___ GIVEN TEXT

    Prius. None of these studies takes the carbon footprint of working an extra job
    to earn that absurd about of money to fix a car.

    They are outrageously
    expensive to fix even though they are reliable.
    Between to make ten repair trips with Kia and get it paid under warranty
    than one of these. Incidently, Kias are
    actually very reliable per Consumers Reports but you understand the point.

    This article confirms the
    basic premise – “green” cars are not so green.

    http://science.howstuffworks.com/science-vs-myth/everyday-myths/does-hybrid-car-production-waste-offset-hybrid-benefits.htm

    • Did you even read your own source? It says, right there, on the first page:

      “But do the environmental impacts of hybrid vehicle production outweigh the long-term benefits of driving a cleaner running automobile? That answer is a resounding “no.” If you drive both a conventional and hybrid car for 160,000 miles (257,495 kilometers), the conventional vehicle requires far more energy to operate and emits far more greenhouse gases over its lifetime, significantly canceling out any imbalance during the production stage [source: Burnham et al].”

      In other words, the article confirms the *exact opposite* of your claim. Are Prius haters just flat out illiterate?

      • If you cared about the environment, you would not be driving 160,000 miles. I multi-source and am hardly illiterate. The point is that it is no slam dunk and it takes a lot of driving to be competitive environmentally. The disposal of these batteries is problematical, so we will see what the real deal is. One proven fact i that hybrids get considerably fewer miles per gallon than claimed, with numerous lawsuits. This is because dynamometers are designed around conventional vehicles and overstate the savings,

        • “I multi-source and am hardly illiterate”

          Bold words, coming from someone who cited a source that says the exact opposite of what he claims it says.

______
___ DATASET EXTRACT

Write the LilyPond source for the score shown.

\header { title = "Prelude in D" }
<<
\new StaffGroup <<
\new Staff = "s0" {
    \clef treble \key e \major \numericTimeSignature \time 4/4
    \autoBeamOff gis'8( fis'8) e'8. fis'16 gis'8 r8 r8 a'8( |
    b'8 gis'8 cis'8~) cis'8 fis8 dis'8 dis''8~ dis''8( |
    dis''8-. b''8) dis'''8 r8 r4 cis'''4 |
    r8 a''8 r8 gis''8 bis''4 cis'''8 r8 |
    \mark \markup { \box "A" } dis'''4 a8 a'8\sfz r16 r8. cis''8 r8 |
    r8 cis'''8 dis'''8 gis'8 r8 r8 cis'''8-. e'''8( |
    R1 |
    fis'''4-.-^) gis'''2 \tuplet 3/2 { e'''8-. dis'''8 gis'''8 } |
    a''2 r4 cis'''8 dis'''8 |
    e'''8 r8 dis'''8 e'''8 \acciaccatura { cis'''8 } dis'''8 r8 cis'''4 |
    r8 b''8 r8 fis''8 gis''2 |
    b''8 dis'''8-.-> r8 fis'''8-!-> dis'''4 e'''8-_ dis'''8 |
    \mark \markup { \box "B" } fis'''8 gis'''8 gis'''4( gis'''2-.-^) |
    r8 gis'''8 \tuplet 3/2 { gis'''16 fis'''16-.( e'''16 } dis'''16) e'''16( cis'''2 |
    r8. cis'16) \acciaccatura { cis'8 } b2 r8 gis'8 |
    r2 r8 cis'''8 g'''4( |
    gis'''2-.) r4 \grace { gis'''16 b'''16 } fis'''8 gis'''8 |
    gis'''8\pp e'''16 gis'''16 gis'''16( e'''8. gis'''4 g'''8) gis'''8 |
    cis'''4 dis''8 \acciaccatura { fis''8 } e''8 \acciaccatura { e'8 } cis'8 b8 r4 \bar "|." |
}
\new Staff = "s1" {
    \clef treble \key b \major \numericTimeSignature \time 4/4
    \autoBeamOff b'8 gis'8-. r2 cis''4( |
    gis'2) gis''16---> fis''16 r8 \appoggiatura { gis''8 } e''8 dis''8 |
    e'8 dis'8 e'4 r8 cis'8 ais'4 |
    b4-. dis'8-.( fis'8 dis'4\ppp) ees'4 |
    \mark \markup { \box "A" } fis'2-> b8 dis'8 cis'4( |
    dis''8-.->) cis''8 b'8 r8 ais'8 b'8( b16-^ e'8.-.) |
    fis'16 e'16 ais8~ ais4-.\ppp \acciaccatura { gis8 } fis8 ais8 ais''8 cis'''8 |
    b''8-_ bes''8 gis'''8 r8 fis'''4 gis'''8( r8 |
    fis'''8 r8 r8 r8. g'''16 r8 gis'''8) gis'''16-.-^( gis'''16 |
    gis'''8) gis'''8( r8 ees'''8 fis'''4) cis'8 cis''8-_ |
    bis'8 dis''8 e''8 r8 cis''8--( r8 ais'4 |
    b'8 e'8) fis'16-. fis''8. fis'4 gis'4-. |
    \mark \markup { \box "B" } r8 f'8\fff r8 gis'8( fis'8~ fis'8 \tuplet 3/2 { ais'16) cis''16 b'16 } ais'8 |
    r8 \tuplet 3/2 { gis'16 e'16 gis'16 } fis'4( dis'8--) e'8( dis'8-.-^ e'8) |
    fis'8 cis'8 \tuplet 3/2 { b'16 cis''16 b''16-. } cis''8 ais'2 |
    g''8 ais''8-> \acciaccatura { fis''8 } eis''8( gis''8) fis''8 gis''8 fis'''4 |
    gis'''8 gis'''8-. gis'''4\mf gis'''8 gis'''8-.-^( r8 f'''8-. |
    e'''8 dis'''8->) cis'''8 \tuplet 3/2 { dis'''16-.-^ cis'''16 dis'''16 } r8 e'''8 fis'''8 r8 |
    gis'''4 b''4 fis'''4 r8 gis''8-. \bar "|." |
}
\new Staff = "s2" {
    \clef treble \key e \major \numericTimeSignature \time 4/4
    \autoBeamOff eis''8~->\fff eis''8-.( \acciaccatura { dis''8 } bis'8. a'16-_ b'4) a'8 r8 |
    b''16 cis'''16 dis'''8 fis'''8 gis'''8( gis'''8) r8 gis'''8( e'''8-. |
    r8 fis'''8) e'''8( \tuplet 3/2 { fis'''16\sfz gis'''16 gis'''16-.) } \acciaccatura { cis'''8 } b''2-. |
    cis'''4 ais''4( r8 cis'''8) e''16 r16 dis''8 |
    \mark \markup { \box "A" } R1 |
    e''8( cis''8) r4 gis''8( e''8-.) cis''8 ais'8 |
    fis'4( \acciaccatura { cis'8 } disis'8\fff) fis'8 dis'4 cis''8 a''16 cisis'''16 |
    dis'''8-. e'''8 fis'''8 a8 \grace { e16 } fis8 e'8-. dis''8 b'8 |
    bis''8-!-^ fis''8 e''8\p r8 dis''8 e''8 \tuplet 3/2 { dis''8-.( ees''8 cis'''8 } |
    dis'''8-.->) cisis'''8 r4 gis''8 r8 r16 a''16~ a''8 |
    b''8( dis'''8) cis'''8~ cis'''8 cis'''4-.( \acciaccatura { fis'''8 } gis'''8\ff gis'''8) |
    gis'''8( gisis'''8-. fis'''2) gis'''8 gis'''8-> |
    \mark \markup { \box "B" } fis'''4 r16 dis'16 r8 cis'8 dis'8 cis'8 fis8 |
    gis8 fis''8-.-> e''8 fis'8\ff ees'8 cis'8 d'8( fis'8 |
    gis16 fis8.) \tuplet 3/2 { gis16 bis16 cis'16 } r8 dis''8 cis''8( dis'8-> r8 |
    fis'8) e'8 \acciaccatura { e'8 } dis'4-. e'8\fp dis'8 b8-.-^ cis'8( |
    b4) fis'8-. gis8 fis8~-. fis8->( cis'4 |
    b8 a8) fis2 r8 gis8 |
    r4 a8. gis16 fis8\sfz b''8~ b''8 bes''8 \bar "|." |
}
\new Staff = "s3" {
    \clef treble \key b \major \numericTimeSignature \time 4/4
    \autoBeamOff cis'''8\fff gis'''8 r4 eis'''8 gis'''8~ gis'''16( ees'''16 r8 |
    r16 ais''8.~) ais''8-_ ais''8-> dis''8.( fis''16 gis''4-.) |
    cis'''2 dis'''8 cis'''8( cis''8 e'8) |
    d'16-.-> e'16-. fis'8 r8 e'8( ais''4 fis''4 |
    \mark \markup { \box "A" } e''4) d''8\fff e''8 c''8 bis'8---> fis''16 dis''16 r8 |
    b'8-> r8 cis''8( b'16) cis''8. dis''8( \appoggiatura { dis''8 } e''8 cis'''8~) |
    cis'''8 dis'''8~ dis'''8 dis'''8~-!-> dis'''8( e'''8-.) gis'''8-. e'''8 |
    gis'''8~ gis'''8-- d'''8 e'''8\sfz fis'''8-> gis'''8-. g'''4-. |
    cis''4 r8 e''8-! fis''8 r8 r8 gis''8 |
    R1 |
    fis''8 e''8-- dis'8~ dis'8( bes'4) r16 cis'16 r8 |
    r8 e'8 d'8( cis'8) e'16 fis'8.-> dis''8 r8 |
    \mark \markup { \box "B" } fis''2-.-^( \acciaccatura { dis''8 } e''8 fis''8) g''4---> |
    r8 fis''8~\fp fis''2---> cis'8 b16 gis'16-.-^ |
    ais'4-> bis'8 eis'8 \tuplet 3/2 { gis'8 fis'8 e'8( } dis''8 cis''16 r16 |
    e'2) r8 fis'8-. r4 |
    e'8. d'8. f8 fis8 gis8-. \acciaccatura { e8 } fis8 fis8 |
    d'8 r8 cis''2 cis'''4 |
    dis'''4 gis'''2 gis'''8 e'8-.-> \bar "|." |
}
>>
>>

______

## WHAT YOU WILL DO
Reproduce the part of the hybrid-car discussion that starts at "They are outrageously" and stops after "not so green.".

## ANSWER BELOW
They are outrageously
    expensive to fix even though they are reliable.
    Between to make ten repair trips with Kia and get it paid under warranty
    than one of these. Incidently, Kias are
    actually very reliable per Consumers Reports but you understand the point.

    This article confirms the
    basic premise – “green” cars are not so green.